**INFORMATION PROVIDED**

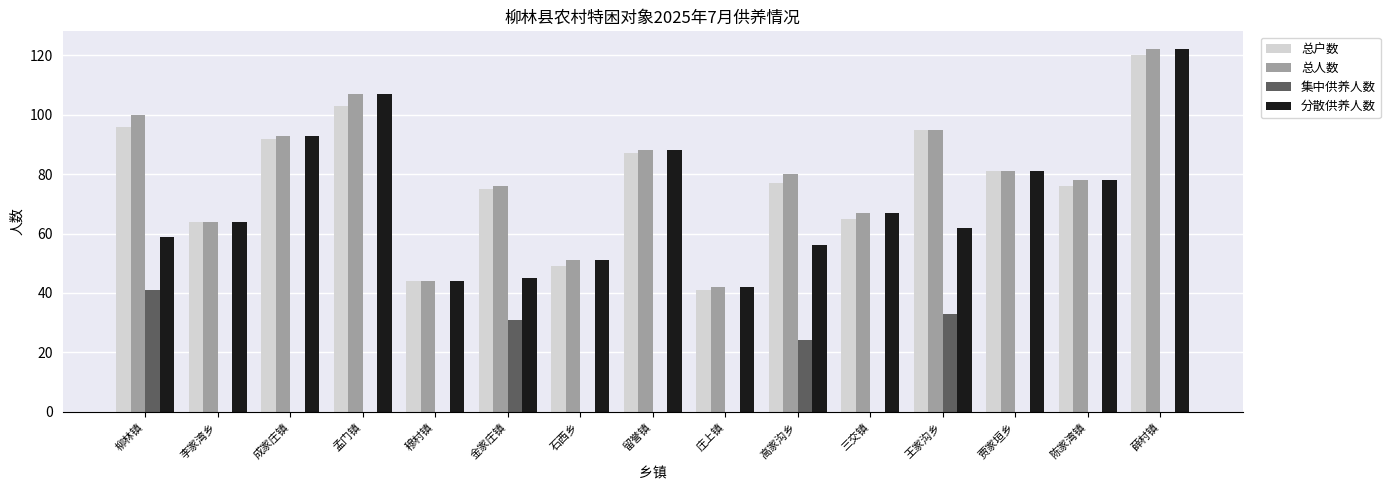

Reading right to left, list all the values displayed in this chart.

总户数: 120	76	81	95	65	77	41	87	49	75	44	103	92	64	96
总人数: 122	78	81	95	67	80	42	88	51	76	44	107	93	64	100
集中供养人数: 0	0	0	33	0	24	0	0	0	31	0	0	0	0	41
分散供养人数: 122	78	81	62	67	56	42	88	51	45	44	107	93	64	59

**YOUR OBJECTIVE**
Copy out the lines above word for word, leaving out the picture.

**RESULT OF THE TASK**
Reading right to left, list all the values displayed in this chart.

总户数: 120	76	81	95	65	77	41	87	49	75	44	103	92	64	96
总人数: 122	78	81	95	67	80	42	88	51	76	44	107	93	64	100
集中供养人数: 0	0	0	33	0	24	0	0	0	31	0	0	0	0	41
分散供养人数: 122	78	81	62	67	56	42	88	51	45	44	107	93	64	59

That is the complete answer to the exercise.